PASSAGE TO READ:
>> Start

One of the simplest, and most well-motivated, extensions of the
Standard Model (SM) is the addition of an extra $U(1)$ gauge
factor to its $SU(3)\times SU(2)\times U(1)$ structure.
Traditionally~\cite{hr}, the most studied such extensions
were motivated by grand unified theories (GUT's) of rank higher
than that of the SM ($SO(10)$, $E_6$ or larger), or by
geometric compactifications of heterotic string models
which possessed a low-energy spectrum sharing many features with
$E_6$ GUT's.  Examples of the resulting $Z'$ gauge bosons include
the $\chi$ and $\psi$ models whose couplings to the SM fermions
are defined by the decompositions $SO(10)\to SU(5)\times U(1)_\chi$
and $E_6 \to SO(10)\times U(1)_\psi$.  However, it has recently become
clear that these models are not especially favored, and that a larger
class of $Z'$ models is more naturally considered.

>> End

TASKS TO PERFORM:
[1] Answer these questions using the passage on extending the Standard Model with an extra U(1) gauge factor.
(a) To which gauge structure of the Standard Model is the extra U(1) factor added?
(b) Which grand unified theories of higher rank than the Standard Model are named?
(c) Which decomposition defines the couplings of the ψ model to the Standard Model fermions?
[2] Write the next part of the passage on extending the Standard Model with an extra U(1) gauge factor, picking up after its final sentence.

EXTRACTED DATA:

>> Start

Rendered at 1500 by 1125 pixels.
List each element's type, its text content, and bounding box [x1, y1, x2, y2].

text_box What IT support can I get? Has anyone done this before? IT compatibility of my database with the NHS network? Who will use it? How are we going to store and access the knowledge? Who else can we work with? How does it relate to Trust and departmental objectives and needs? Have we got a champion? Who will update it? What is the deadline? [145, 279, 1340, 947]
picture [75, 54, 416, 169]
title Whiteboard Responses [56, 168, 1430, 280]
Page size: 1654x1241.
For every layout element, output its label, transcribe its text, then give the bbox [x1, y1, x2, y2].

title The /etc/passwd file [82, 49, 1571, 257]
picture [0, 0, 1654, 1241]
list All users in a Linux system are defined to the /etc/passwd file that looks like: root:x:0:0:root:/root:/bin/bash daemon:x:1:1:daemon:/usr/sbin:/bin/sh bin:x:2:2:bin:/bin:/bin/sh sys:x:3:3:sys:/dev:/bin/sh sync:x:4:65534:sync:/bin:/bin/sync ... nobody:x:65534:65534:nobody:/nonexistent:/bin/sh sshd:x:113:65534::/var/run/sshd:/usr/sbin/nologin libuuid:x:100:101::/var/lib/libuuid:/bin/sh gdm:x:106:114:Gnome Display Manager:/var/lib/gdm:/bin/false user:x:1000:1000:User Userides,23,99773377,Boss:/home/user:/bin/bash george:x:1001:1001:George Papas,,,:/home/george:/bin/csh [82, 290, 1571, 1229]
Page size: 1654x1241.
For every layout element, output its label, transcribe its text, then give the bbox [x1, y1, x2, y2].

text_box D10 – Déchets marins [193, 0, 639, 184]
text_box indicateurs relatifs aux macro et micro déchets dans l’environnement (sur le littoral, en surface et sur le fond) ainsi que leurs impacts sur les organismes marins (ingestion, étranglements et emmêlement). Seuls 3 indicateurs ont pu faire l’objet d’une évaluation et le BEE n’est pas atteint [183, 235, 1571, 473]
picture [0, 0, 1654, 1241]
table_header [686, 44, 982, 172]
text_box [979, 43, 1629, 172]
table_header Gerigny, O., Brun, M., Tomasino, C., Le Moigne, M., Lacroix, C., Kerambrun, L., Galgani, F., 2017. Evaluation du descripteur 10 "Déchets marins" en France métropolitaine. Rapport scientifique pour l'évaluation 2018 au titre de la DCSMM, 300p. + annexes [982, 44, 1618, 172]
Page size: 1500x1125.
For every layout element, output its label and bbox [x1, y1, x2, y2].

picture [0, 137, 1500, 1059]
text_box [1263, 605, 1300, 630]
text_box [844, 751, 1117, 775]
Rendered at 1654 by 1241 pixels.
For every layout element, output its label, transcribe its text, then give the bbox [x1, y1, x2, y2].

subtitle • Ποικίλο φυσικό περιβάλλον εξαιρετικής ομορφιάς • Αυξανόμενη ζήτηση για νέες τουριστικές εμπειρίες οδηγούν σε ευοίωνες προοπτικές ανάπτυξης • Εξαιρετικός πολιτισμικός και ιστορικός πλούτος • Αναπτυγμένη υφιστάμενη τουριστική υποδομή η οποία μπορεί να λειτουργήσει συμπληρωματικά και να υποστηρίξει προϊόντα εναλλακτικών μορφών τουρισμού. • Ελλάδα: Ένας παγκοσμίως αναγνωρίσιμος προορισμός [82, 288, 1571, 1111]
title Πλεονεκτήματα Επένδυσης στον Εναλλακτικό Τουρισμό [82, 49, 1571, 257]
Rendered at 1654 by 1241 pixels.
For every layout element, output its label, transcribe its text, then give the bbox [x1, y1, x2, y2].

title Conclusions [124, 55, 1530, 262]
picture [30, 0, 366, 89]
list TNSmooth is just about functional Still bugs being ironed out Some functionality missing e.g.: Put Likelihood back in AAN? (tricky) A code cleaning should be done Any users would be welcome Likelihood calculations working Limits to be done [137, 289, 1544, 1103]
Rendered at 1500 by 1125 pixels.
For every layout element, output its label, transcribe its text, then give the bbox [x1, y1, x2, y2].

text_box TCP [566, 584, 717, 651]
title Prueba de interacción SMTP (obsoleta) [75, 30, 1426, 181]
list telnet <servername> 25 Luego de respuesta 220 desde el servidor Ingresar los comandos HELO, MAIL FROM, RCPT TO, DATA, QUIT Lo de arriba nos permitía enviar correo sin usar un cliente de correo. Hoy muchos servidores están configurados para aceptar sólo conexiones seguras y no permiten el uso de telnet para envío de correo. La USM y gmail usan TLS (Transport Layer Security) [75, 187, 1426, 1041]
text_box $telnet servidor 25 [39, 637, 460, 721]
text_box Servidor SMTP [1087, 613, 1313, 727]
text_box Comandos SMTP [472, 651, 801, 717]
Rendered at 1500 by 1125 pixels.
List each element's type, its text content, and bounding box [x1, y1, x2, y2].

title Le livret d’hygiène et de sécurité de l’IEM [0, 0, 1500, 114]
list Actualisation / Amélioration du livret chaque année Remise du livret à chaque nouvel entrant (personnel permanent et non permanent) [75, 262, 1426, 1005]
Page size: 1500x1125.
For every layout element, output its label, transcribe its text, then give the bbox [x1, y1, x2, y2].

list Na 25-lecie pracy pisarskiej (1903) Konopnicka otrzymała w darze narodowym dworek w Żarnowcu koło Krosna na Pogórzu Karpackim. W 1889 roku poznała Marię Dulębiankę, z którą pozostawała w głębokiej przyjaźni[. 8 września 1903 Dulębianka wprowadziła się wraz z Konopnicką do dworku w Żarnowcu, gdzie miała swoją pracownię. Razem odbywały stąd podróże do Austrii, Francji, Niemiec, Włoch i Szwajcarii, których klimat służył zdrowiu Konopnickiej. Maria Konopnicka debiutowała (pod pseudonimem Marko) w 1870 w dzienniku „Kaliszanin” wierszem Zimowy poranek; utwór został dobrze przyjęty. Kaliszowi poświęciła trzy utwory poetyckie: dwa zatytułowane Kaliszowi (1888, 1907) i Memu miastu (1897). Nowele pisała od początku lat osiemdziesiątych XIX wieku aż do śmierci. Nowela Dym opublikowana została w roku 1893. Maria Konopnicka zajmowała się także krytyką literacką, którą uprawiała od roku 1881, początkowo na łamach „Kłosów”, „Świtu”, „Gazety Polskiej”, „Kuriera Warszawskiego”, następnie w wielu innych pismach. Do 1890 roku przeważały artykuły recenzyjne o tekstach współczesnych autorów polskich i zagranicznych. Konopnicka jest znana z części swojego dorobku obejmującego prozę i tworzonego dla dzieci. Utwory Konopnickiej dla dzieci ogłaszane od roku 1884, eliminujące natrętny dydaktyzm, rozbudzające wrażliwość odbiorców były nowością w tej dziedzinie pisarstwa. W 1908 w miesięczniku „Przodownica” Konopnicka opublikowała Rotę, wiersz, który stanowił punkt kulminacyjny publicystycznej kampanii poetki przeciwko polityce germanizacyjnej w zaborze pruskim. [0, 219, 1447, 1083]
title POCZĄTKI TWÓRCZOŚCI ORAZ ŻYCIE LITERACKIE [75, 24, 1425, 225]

>> End

RESULTS IN ORDER:
[1]
(a) SU(3) × SU(2) × U(1)
(b) SO(10), E6, or larger
(c) E6 → SO(10) × U(1)_ψ

[2]
There are two
reasons for this change of view: first, even in ``traditional'' GUT-like
models, the phenomenon of kinetic mixing~\cite{holdom1,delaguila,bkm}
can significantly
shift the predicted couplings of the $Z'$ to SM states away from their
canonical values, as well as changing the relationship between
other SM observables~\cite{holdom2}; furthermore, kinetic mixing is in
general generated by renormalization group (RG) running down from the high
(\ie, GUT) scale to the weak scale~\cite{delaguila,bkm}.  Second, from the
string perspective, a much broader class of models with additional $U(1)$
factors now looks reasonable; this is due both to the construction of
many non-geometrical string models in weak coupling perturbation theory
(\eg, those arising from free-fermionic techniques) which share very little
resemblence to GUT-like models, and to the recent developements in 
strongly-coupled string theory which show that additional gauge factors can 
arise non-perturbatively.
It is also worth mentioning that string models naturally lead to non-zero
kinetic mixing as a threshold effect at the string scale~\cite{dkmr}.  In
either case the traditional parameterization in terms of the $U(1)'$ 
combinations in $E_6$ is inadequate.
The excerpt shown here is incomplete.